# [WORK REQUEST]
Check every line of the records below for the string "imposed" and copy the ones that have it.

(MATERIAL PROVIDED)

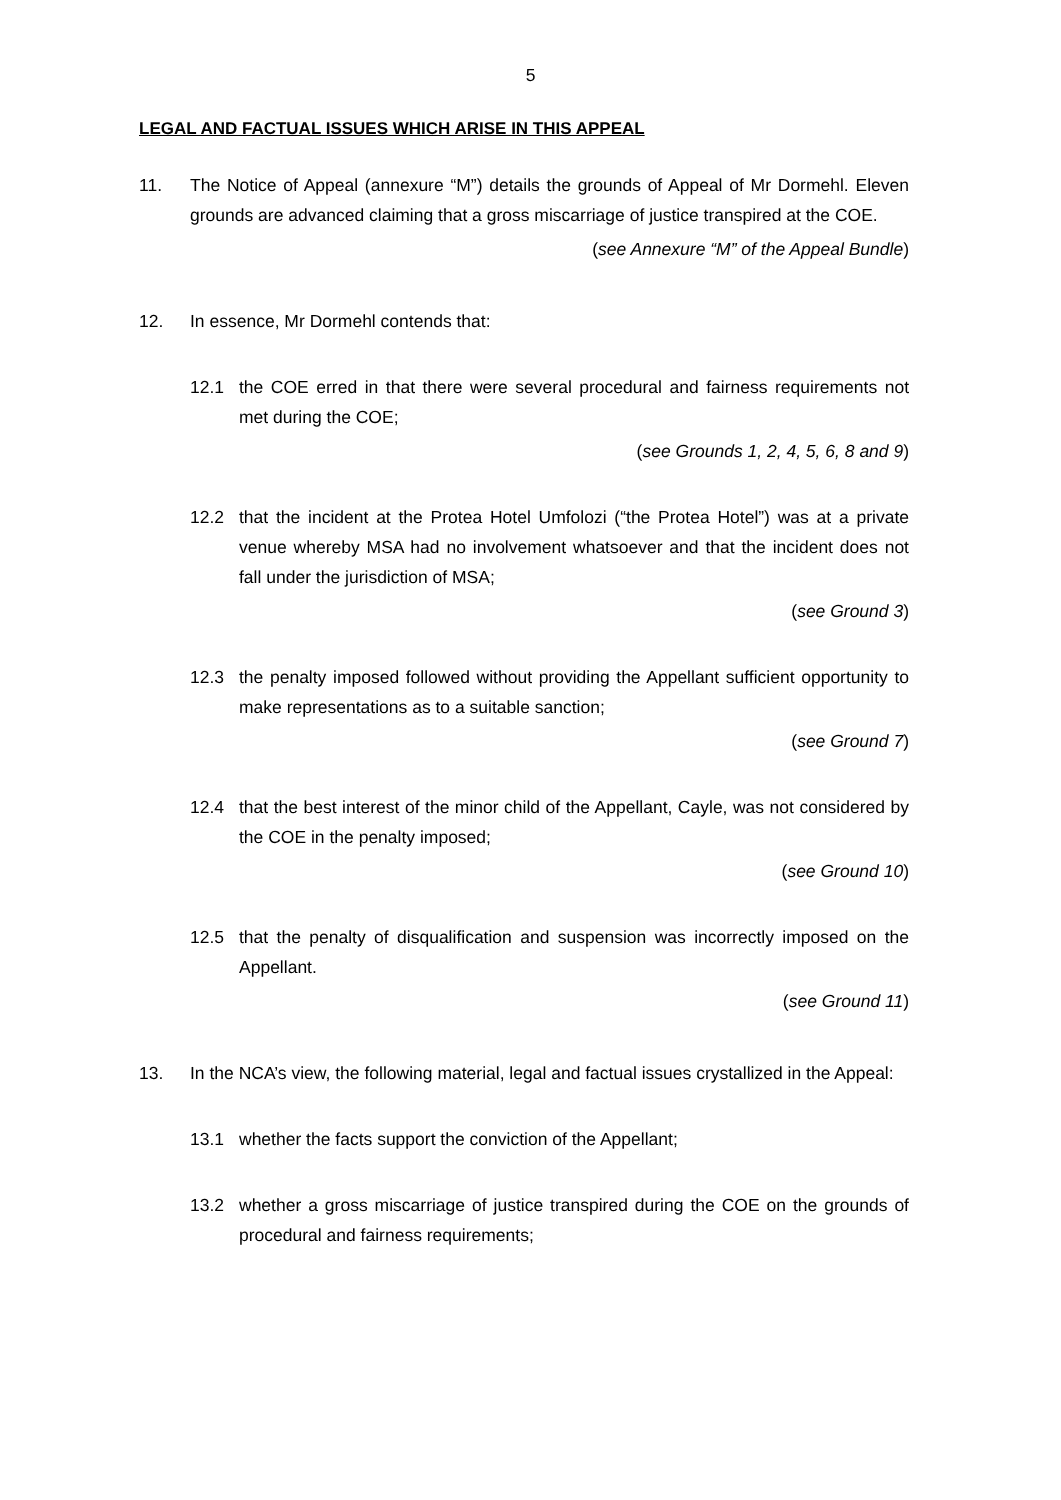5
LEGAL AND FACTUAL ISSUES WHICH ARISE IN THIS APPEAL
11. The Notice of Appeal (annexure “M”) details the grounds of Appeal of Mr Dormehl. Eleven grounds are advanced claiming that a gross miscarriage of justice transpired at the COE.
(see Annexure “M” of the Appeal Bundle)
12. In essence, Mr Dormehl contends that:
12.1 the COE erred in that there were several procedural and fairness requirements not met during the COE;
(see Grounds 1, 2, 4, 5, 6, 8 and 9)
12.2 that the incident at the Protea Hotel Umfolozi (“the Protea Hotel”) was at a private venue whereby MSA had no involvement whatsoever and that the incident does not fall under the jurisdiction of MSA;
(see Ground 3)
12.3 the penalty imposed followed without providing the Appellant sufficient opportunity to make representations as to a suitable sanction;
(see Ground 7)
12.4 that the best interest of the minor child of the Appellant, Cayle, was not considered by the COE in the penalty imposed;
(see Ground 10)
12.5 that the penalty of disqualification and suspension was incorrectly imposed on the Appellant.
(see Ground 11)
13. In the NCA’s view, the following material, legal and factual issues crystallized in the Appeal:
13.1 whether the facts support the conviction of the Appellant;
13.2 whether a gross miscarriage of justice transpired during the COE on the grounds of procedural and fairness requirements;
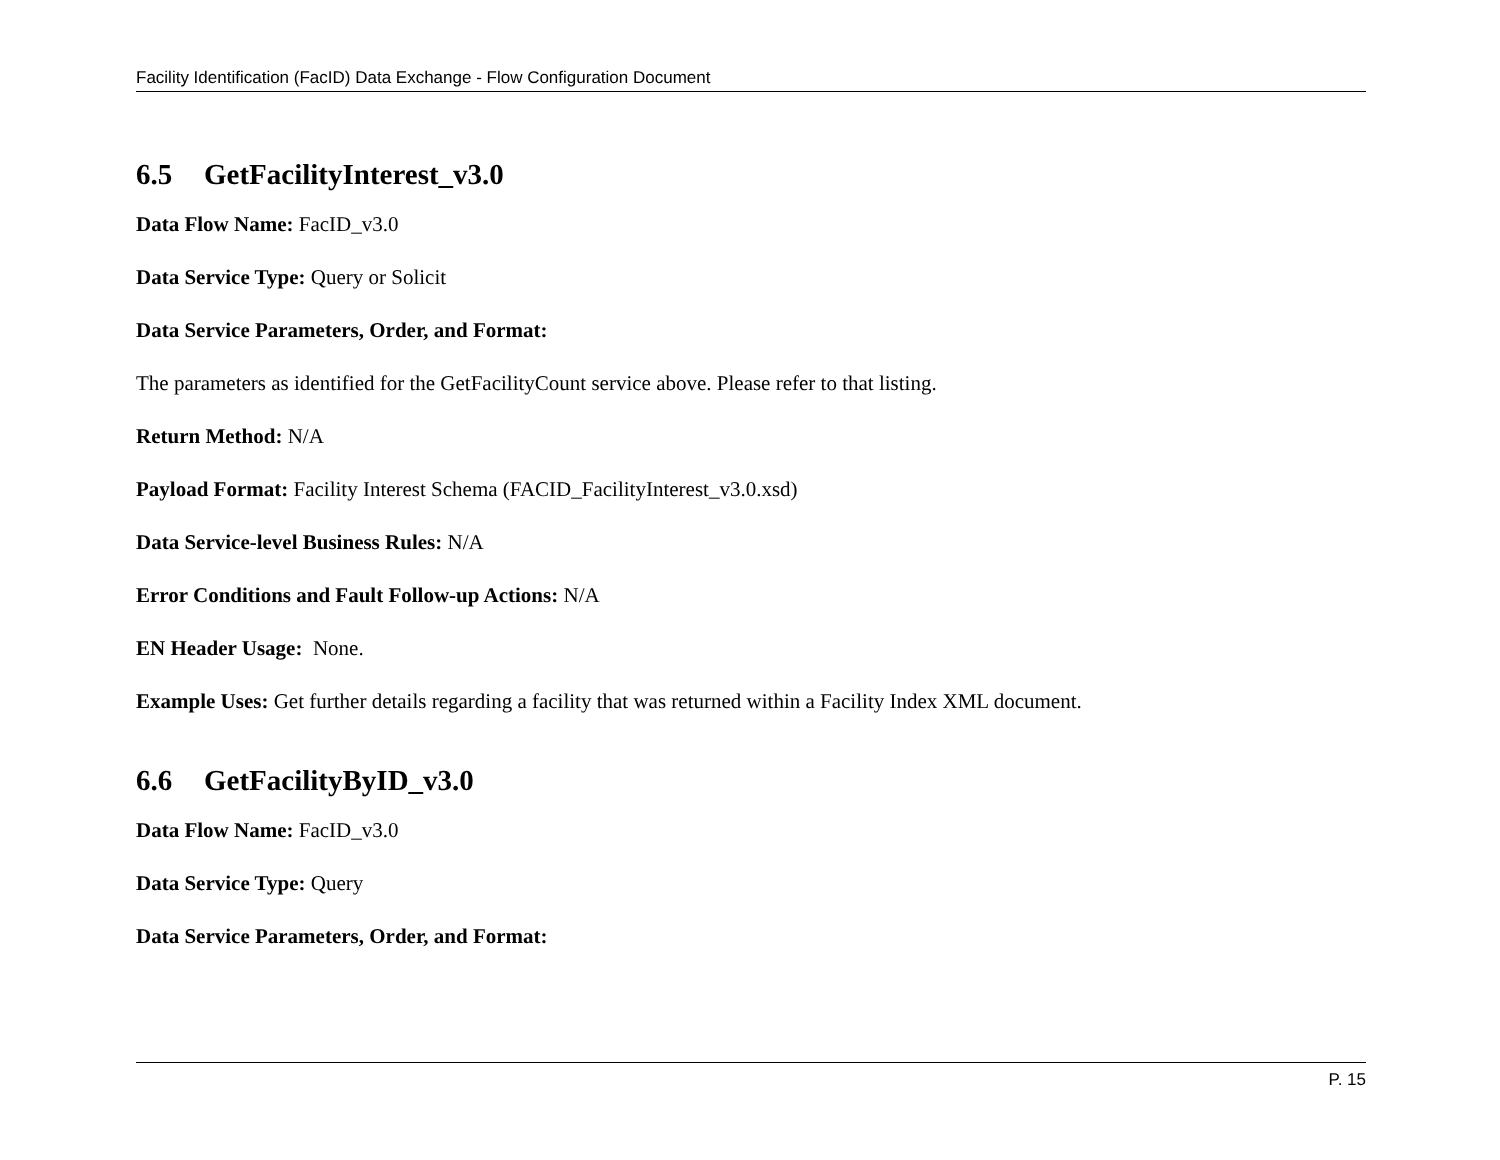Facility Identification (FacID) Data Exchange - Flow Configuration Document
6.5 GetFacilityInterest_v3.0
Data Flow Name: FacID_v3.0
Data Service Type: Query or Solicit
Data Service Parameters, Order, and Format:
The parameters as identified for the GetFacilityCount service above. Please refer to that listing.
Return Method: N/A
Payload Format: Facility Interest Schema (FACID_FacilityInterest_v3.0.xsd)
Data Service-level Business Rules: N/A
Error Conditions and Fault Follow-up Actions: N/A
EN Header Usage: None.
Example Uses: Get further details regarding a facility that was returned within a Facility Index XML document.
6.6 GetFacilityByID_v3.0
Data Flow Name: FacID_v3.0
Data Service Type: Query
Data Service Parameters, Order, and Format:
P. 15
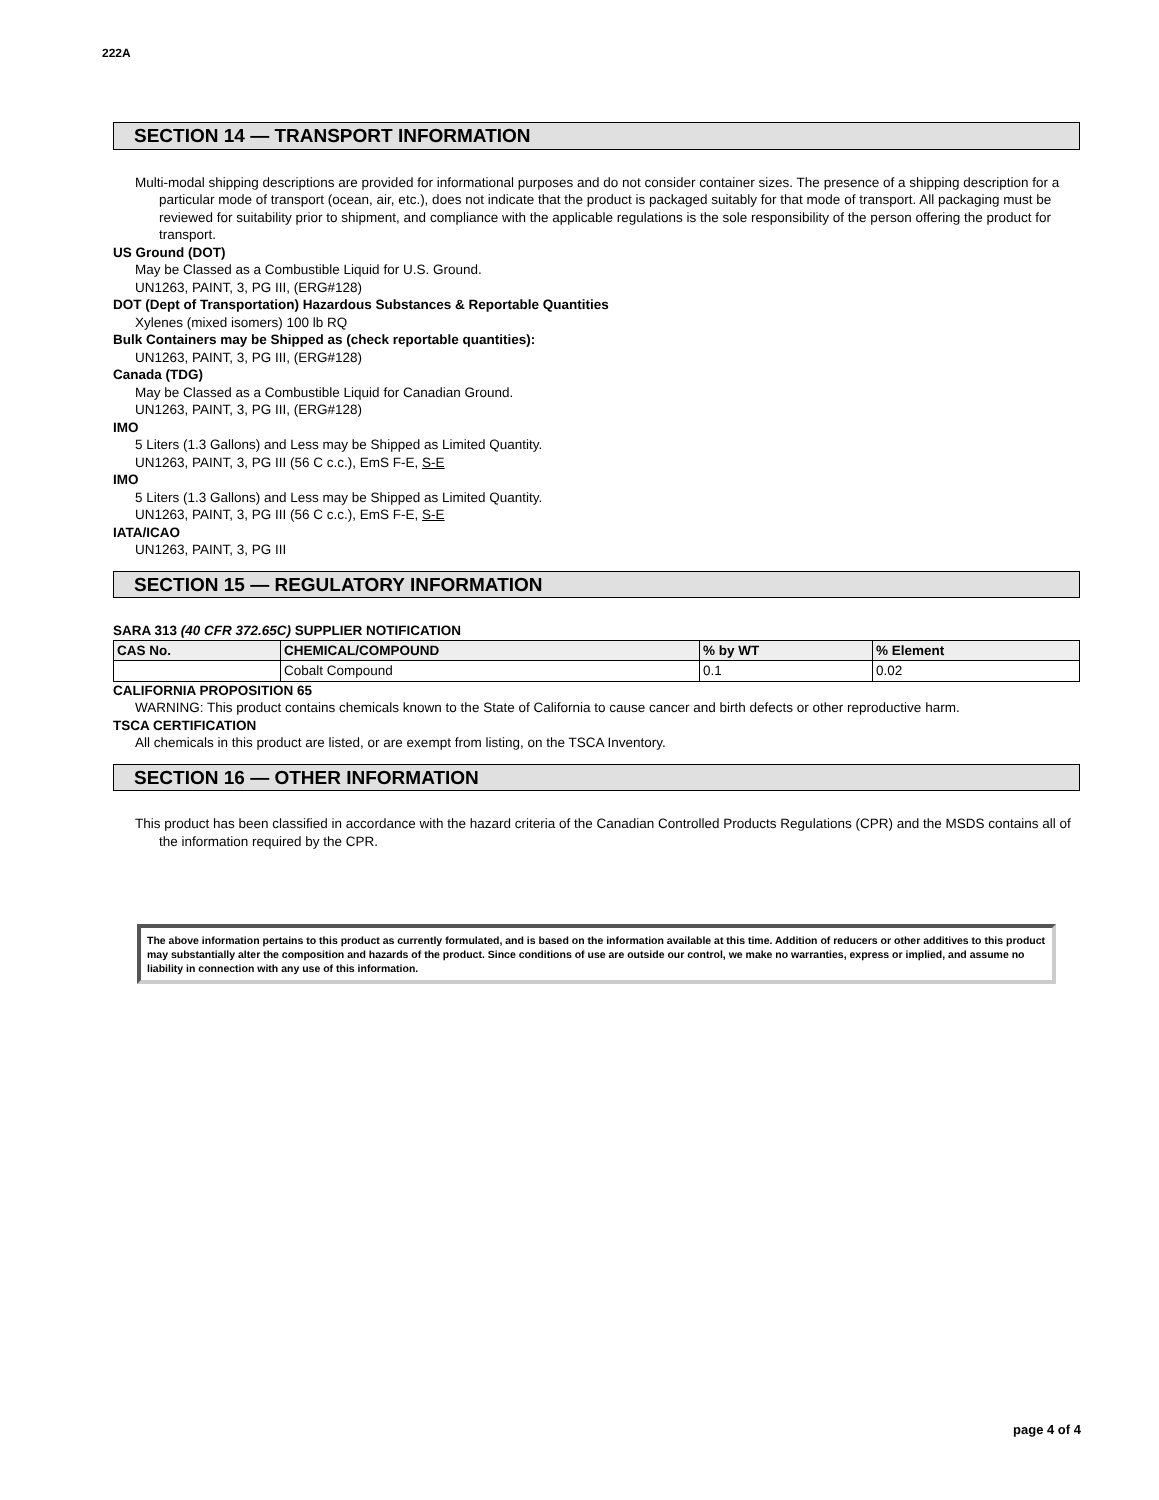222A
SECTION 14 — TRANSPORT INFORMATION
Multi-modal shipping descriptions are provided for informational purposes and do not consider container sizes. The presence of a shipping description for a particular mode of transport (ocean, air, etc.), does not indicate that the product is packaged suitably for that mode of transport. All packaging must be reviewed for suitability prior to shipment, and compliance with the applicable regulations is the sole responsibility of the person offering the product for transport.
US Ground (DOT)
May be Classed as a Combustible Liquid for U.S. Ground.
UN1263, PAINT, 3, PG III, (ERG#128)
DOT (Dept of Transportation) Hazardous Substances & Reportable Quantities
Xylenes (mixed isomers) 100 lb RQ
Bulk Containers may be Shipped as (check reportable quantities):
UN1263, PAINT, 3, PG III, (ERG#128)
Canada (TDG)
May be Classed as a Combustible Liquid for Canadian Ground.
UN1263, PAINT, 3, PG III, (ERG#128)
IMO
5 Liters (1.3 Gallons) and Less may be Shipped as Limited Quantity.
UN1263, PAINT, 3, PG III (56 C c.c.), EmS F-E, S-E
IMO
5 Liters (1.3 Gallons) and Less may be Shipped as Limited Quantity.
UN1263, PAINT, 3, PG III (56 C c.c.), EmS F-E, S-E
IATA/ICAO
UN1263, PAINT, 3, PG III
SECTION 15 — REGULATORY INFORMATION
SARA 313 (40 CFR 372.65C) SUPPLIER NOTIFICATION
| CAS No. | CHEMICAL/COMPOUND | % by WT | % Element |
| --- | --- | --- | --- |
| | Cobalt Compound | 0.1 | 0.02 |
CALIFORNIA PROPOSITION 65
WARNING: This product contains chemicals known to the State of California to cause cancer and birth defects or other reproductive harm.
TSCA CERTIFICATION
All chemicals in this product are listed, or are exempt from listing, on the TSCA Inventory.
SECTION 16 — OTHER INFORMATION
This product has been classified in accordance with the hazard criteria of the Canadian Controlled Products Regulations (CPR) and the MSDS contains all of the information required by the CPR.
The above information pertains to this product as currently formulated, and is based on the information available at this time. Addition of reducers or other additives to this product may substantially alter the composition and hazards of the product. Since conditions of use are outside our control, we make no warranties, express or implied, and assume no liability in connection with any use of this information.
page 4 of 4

(End MATERIAL PROVIDED)

# [FINISHED TASK]
12.3 the penalty imposed followed without providing the Appellant sufficient opportunity to make representations as to a suitable sanction;
12.4 that the best interest of the minor child of the Appellant, Cayle, was not considered by the COE in the penalty imposed;
12.5 that the penalty of disqualification and suspension was incorrectly imposed on the Appellant.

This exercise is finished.